Dolly Parton als Philanthropin
Die bis heute mit demselben Mann verheiratete, ehrlich aufgespritzte Dolly Parton hat sich früher emanzipiert und ist nachdrücklicher für Frauenrechte eingestanden als manche dünnlippige Linke. Neben Silikon und Botox hat sie auf wahre Werte gesetzt: Solidarität, Empathie, Bildungshunger, Aufklärung. Sie hat Millionen Dollar für die Corona-Impfschutz-Entwicklung gegeben. Mit ihrer Stiftung Imagination Library versendet sie jeden Monat über eine Million Bücher kostenlos an Kinder in fünf Ländern.
Natürlich ist Parton auch beinharte Geschäftsfrau. Man kann es als innovatives Merchandisingprojekt ansehen, was sie jetzt als multimedialen Doppelschlag vorgelegt hat. Kollaborationen waren schon immer eine ihrer Spezialitäten, man denke nur an die Waschbrettsirenen-Scheiben mit Linda Ronstadt und Emmylou Harris. Nun hat sie sich für ihren ersten Roman „Run, Rose, Run“ mit dem versierten Thrillerautor James Patterson zusammengetan (auf Deutsch im Blanvalet Verlag, 18 Euro).
Der 75-Jährige, der vor allem mit seinen Alex-Cross-Bänden bekannt wurde, hat über 100 Millionen Bücher in 40 Sprachen verkauft, „mehr als Dan Brown, John Grisham und Stephen King zusammen“, wie der „Spiegel“ ausrechnete.

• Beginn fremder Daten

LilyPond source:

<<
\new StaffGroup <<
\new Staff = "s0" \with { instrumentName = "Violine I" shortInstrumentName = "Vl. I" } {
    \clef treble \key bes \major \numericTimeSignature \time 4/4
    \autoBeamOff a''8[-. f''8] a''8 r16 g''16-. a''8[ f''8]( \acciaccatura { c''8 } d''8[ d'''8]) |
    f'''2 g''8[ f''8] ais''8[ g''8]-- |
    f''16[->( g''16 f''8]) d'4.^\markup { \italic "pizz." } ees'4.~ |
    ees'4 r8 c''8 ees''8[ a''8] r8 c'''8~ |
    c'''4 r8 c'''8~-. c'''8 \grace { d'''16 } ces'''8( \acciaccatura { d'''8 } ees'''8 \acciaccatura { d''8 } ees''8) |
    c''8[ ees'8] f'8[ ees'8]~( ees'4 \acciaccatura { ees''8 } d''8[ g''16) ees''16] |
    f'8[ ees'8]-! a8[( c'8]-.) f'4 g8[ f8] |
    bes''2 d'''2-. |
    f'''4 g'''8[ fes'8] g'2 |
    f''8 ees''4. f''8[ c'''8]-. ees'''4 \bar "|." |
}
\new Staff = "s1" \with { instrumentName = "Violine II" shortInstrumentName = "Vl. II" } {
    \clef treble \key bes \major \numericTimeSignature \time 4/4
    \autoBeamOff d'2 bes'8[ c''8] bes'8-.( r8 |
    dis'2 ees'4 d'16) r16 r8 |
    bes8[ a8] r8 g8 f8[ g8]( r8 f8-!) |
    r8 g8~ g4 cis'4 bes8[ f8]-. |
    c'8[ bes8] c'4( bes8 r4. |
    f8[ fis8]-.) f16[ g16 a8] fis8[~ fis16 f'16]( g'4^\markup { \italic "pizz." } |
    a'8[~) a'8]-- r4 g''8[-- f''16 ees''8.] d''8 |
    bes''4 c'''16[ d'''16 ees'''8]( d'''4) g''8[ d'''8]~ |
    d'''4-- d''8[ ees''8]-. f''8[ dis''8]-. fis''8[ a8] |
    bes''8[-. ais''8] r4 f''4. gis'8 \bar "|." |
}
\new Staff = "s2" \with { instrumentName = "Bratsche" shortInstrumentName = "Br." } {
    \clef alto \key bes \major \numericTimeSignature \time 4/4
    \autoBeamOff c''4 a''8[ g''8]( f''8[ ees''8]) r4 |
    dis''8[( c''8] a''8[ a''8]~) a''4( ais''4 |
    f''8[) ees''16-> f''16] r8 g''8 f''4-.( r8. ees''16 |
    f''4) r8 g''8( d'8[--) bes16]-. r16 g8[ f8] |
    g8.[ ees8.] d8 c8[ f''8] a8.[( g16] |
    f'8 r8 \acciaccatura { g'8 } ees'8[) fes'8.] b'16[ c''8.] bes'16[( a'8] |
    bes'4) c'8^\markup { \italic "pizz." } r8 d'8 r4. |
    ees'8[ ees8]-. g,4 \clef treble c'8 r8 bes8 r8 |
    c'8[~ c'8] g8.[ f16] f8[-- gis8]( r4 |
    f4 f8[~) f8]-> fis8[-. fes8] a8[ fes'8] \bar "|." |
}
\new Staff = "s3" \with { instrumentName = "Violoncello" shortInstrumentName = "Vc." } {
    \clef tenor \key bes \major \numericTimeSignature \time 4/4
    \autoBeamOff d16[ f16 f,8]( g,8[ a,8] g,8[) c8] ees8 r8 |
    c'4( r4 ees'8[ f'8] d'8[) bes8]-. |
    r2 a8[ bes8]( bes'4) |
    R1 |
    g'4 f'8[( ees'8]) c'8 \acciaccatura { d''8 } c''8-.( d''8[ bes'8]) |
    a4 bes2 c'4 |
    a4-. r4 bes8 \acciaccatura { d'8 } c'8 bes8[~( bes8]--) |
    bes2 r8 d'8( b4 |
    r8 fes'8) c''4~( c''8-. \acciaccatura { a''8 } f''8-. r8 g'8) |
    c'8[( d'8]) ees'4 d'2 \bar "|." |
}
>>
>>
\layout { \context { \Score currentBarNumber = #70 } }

Gemeinsam mit Bill Clinton schrieb er 2018 einen Politthriller, eine Fortsetzung ist angekündigt.
Spielend stürmte Partons und Pattersons Mystery Novel mit dem Untertitel „Eine Nacht in Nashville“ die „New York Times“-Bestseller-Liste. Gleichzeitig ist Parton – die Stimme ist schmirgelpapierrau, aber intakt – mit dem gleichnamigen Album „Run, Rose, Run“ in den Countrycharts. Die erste Singleauskopplung war „Big Dreams And Faded Jeans“.
Auch die anderen Songtitel könnten Kapitelüberschriften ihres Romans sein: „Demons“, „Snakes In the Grass“, „Woman Up (And Take It like A Man)“, „Lost And Found“, „Love And Lust“, „Dark Night, Bright Future“. Von „9 to 5“ hat sie daran sicherlich nicht tastengewerkelt und buchstabengeschraubt: „Im Louis-seize-Schlafzimmerspiegel der Suite 409 im Hotel Aquitaine huschte für den Bruchteil einer Sekunde mit weit aufgerissenen blauen Augen, geballten Fäusten und wehenden dunklen Haaren eine schlanke, bildhübsche Frau vorbei.“ Der erste, überladene Satz ist Programm, so wie auch die Trüffelpralinen, auf denen jeweils ihr Name „in Schokoladenganache geschrieben“ steht. Der Roman ist ein Countrymusic-Sittengemälde, glatt und süffig wegzulesen.
Es beginnt mit dem vermeintlichen Selbstmordsprung einer jungen Countrysängerin namens AnnyLee Keyes vom Hotelbalkon. Es folgte die Rückblende „Elf Monate zuvor“ zu einem noch mittellosen Mädchen mit großen Träumen und noch größeren Melodien im Kopf. Ähnlichkeiten zu einer lebenden Person sind nicht zufällig. Und auch die eben verrentete Countryqueen Ruthanna Ryder kommt einem irgendwie bekannt vor. Der Roman erzählt also davon, wie die junge Dolly Parton die ältere trifft.
„Drei Akkorde und eine Wahrheit“, die brauche es, um mit einem guten Countrysong Karriere zu machen. AnnyLee Keyes hat sie, und Ryder hilft ihr, ihren Weg durch den gefährlichen Blue-Grass-Dschungel Nashville zu finden. Und der ist bis zum Happy End mit lauter Liedern gepflastert, die zufällig auf dem 48. Dolly-Parton-Album zu hören sind. Cross-Promotion nennt man diese Selbstbespiegelung. Sie liest sich 551 Seiten lang sympathisch seicht, hört sich auf CD knuffig an. Welcome to Dollywood!